Likewise, the various road schemes could also be centrally-supported, perhaps under the aegis of the Union Connectivity Review (remember that?). Indeed Gwynedd Council, which is run by Plaid Cymru, has already appealed to Westminster to revive the Llanbedr bypass.
But if ministers were feeling really bold – and this point in the political cycle is the time for boldness – why not go further, and offer North Wales an independent vote on a proper, comprehensive devolution settlement?
That could be a Metro Mayor, as called for by Sheibani. But it could also include a full-fat option for a North Wales Assembly, exercising all the powers currently exercised by the Senedd in Cardiff.
Naturally, the nationalists and devocrats would shout their heads off. It was Mark Drakeford, after all, who opened Welsh Labour’s 2021 manifesto with the false description of the UK as “a voluntary association of four nations with sovereignty shared among its four democratic legislatures”.
But there is no reason, if you’re not a Welsh nationalist, for Wales to be immune to the democratic logic that delivered the Welsh Parliament in the first place; if the people of North Wales were prepared to vote for their own legislature, why should their government in London not empower them to do so?
Remember that for all that it now positions itself as the voice of Wales, the Senedd was only endorsed by the barest of margins back in 1998. Since then, turnout for a Welsh election has yet to top 50 per cent: in 2021 it was just 46.6 per cent, exactly a full 20 points lower than at the 2019 general election.
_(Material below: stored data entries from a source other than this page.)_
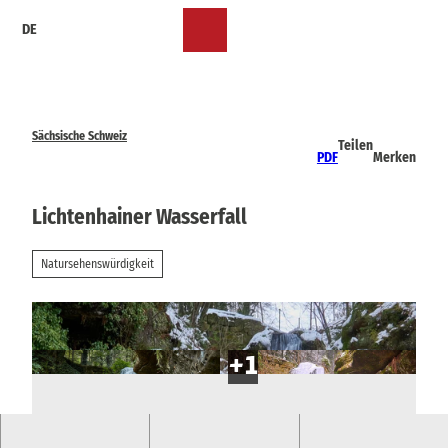
Z
DE
u
Merkzettel
Suche
Menü
m
I
n
h
a
Sächsische Schweiz
Teilen
l
PDF
Merken
t
Lichtenhainer Wasserfall
Natursehenswürdigkeit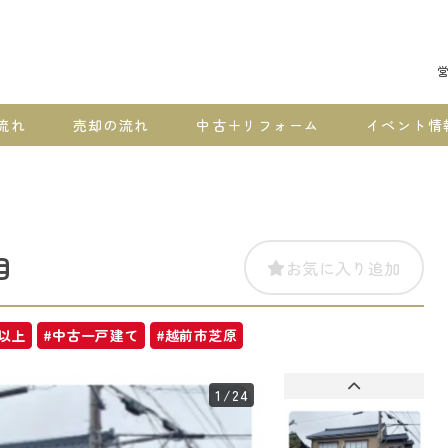
営
流れ
売却の流れ
中古＋リフォーム
イベント情
目
お気に入り追加
K以上
#中古一戸建て
#越前市芝原
1
/24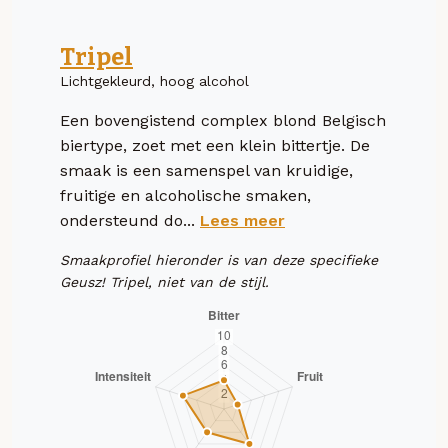
Tripel
Lichtgekleurd, hoog alcohol
Een bovengistend complex blond Belgisch
biertype, zoet met een klein bittertje. De
smaak is een samenspel van kruidige,
fruitige en alcoholische smaken,
ondersteund do...
Lees meer
Smaakprofiel hieronder is van deze specifieke
Geusz! Tripel, niet van de stijl.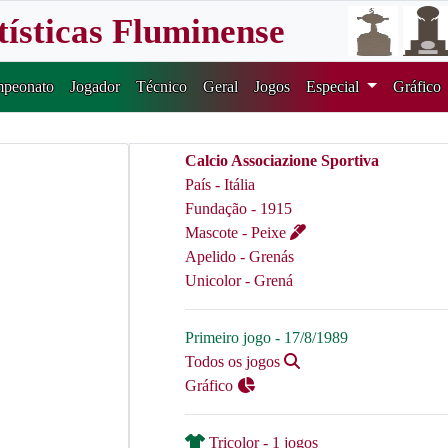
tísticas Fluminense
peonato
Jogador
Técnico
Geral
Jogos
Especial
Gráfico
Calcio Associazione Sportiva
País - Itália
Fundação - 1915
Mascote - Peixe
Apelido - Grenás
Unicolor - Grená
Primeiro jogo - 17/8/1989
Todos os jogos
Gráfico
Tricolor - 1 jogos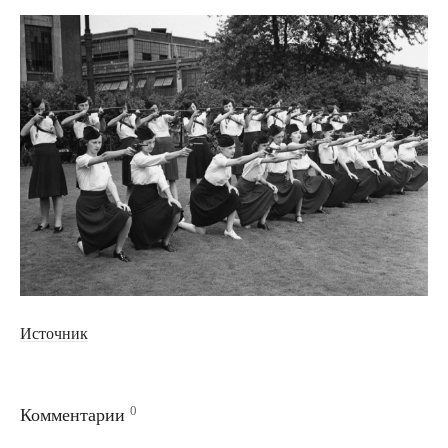
Источник
0
Комментарии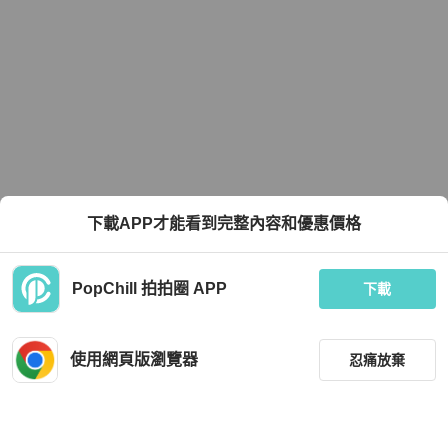
下載APP才能看到完整內容和優惠價格
PopChill 拍拍圈 APP
下載
使用網頁版瀏覽器
忍痛放棄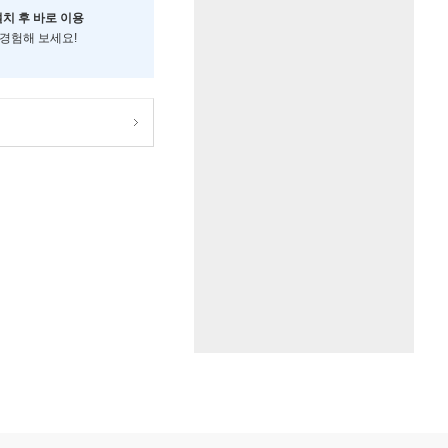
설치 후 바로 이용
 경험해 보세요!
It should not be the position of the British Government that the United Kingdom is a political unit of second-order legitimacy vis-à-vis its constituent parts; that it can be divided when popular sentiment demands it, but not they – especially when so many more of then turn out to elect representatives to our united Parliament. As Andrew Bonar Law wrote over a century ago in The Case for the Union:
“Every argument which can be adduced in favour of separate treatment for the Irish Nationalist minority as against the majority of the United Kingdom, applies with far greater force in favour of separate treatment for the Unionists of Ulster as against the majority of Ireland.”
As the woes of the SNP have amply demonstrated, there is much more scope for standing up to those undermining the UK than orthodox devolutionary thinking supposed. But it would be criminal folly to squander that by merely standing still, rather than using the new political space to pro-actively build a stronger British state.
Such passivity was how the Thatcher Government’s ended up squandering the annus mirabilis of 1979. The Conservatives should not make the same again.